▶ EXERCISE REQUIREMENTS:
1) Do the following statements agree with the Need to Know newsletter? For each, answer yes or no and quote the deciding words of the newsletter. (a) Sally Buzbee joined The Washington Post from The Associated Press. (b) All four of the Post's managing editors are women. (c) Liliana López Ruelas reached readers through WhatsApp and Facebook Messenger.
2) Carry on with the Need to Know newsletter from the point where it ends.

▶ TEXT:
-- Opening Marker --

Need to Know: May 17, 2021

Fresh useful insights for people advancing quality, innovative and sustainable journalism 


You might have heard: Out of 240 news outlets across the world, only 22% have top editors who are women (Reuters Institute)

But did you know: Why did The Washington Post look outside its own ranks for a woman to lead the newsroom? (Politico)

Last week, The Washington Post announced that Sally Buzbee of The Associated Press would become the first woman to lead the paper as executive editor. Paul Volpe writes that no women at the storied newspaper were seriously considered for the role, in part because the Post’s leadership pipeline is heavily dominated by men. Three of the Post’s four managing editors are women, and executive editors are typically recruited from coverage desks, which are almost all led by men at the paper. Women haven’t led the paper’s foreign desk or editorial department for 20 years, and business, politics and local coverage have been led by men for more than 10 years.

+ Noted: MinnPost staff have unionized (Twitter, @MinnPostUnion); The Data Institute, a collaboration of The Ida B. Wells Society for Investigative Reporting, ProPublica and OpenNews, is accepting applications for its intensive workshop (ProPublica)


How listening informed La Estrella de Tucsón’s reporting during COVID-19 

Liliana López Ruelas, Hispanic community engagement editor of La Estrella de Tucsón and one of API’s community listening fellows, explains how she established communication with readers via WhatsApp and Facebook Messenger and how that helped shape La Estrella’s original reporting in the early days of the pandemic. She also offers helpful advice for translating content into Spanish and centering it from a Hispanic community’s perspective.


How to win advocates and implement a technical change (NYT Open)

-- Closing Marker --

▶ DATA SUPPLIED:
-- Opening Marker --

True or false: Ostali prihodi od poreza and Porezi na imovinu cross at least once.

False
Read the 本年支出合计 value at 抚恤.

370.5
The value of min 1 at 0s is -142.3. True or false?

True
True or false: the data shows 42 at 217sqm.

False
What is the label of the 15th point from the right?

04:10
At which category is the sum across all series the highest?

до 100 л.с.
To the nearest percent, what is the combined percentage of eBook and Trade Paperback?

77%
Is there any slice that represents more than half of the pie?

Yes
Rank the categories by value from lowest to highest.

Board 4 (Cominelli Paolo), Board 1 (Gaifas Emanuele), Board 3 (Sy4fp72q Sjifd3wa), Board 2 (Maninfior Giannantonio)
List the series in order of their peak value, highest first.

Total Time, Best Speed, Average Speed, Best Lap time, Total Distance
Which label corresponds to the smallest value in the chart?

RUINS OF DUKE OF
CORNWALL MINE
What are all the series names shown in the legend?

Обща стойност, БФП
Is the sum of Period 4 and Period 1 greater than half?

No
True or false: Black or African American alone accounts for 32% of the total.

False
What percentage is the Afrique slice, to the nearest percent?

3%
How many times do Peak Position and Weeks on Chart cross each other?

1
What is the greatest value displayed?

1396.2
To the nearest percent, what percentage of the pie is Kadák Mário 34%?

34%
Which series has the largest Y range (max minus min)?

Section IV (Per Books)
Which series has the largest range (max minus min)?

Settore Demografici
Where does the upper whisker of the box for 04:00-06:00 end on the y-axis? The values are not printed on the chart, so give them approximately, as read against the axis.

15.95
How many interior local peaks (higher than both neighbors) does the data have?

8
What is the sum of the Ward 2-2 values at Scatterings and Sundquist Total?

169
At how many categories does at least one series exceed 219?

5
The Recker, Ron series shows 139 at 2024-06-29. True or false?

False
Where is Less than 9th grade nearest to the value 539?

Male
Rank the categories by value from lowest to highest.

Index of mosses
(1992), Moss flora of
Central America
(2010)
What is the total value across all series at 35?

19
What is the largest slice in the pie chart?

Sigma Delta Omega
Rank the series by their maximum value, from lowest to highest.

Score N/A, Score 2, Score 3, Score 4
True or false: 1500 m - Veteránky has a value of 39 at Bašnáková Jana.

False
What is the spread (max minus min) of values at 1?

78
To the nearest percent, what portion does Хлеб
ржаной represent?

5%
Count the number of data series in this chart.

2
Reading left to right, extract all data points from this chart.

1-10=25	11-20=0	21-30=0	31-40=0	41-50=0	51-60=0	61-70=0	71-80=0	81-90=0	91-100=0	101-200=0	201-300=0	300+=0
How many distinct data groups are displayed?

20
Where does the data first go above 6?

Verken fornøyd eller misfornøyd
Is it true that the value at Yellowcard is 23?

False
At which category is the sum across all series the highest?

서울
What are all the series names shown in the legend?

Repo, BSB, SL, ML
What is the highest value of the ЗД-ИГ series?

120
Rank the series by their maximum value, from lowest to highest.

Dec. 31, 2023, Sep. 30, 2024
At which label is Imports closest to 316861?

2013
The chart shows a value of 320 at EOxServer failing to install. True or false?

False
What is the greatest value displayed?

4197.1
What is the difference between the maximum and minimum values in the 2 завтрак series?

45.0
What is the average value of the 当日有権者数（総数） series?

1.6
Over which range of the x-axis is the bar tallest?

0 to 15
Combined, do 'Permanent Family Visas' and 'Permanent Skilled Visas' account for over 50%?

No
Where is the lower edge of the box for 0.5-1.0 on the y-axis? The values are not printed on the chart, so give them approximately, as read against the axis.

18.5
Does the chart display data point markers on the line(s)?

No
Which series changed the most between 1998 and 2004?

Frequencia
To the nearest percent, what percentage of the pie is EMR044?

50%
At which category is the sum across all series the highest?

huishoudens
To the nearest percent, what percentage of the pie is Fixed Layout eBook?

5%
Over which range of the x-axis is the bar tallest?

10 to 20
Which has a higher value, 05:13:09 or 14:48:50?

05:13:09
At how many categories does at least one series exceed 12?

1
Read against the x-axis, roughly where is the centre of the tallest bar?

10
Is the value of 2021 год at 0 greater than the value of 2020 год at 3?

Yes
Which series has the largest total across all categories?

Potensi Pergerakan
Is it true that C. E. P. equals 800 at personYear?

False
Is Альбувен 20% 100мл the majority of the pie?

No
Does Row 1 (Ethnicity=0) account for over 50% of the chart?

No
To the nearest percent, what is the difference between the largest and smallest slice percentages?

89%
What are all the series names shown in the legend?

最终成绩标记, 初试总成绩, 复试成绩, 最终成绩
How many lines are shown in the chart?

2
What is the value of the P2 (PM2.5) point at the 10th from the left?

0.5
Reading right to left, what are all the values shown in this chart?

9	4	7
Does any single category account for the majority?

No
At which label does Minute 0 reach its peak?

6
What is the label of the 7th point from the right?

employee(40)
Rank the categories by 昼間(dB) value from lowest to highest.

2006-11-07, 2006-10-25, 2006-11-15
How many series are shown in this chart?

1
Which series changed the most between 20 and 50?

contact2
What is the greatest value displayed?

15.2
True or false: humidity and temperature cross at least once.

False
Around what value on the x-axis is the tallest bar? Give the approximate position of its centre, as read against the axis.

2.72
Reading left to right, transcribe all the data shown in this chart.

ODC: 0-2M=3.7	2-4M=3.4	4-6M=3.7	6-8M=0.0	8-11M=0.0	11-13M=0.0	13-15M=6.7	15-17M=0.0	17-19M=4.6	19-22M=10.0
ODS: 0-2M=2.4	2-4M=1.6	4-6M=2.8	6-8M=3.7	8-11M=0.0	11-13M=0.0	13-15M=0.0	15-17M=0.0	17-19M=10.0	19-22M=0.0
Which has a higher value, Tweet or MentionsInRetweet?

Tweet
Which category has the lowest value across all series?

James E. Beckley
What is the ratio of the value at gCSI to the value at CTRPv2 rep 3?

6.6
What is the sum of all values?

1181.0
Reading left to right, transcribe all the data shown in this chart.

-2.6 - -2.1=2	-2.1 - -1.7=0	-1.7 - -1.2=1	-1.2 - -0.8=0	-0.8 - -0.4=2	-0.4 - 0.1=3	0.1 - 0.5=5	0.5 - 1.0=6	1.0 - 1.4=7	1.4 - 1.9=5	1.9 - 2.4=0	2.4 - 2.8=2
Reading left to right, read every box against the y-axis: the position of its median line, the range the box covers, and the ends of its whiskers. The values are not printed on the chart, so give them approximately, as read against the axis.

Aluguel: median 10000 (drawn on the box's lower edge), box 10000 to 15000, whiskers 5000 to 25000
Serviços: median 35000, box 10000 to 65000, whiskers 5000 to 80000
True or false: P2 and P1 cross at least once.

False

-- Closing Marker --

▶ REPLIES:
1)
(a) Yes: "Sally Buzbee of The Associated Press would become the first woman to lead the paper as executive editor."
(b) No: "Three of the Post’s four managing editors are women."
(c) Yes: "established communication with readers via WhatsApp and Facebook Messenger."

2)
When The New York Times’ Android teams were considering switching to a new coding technology, they started by figuring out what steps would be involved and how much effort it would take to accomplish them. Next they identified other teams that could share feedback or contribute to the project, and they sought input from stakeholders to address concerns about the transition. Performance data and support from advocates led to the project being approved, and the team is advising the Cooking app team members on a similar project.

+ Earlier: How to get engagement buy-in from your newsroom (Medium, Hearken)


How China used the media to spread its COVID-19 narrative (Nieman Lab)

According to a recent report from the International Federation of Journalists, China’s global image has improved as a result of the pandemic. In a survey of 50 countries late last year, more than half said that their national news coverage of China had become more positive since the pandemic. Less than a quarter of those surveyed said the opposite, with China’s image in North America falling to 3.5 out of a 10-point scale. China aims to control its image by sharing state-sponsored news with media outlets, pushing disinformation and restricting foreign journalists from reporting in the country.

+ In Gaza, Israeli airstrikes destroyed buildings housing The Associated Press, Al-Jazeera and other news outlets (The Associated Press)


Black-owned media outlets see chance to capture ad dollars long denied (Variety)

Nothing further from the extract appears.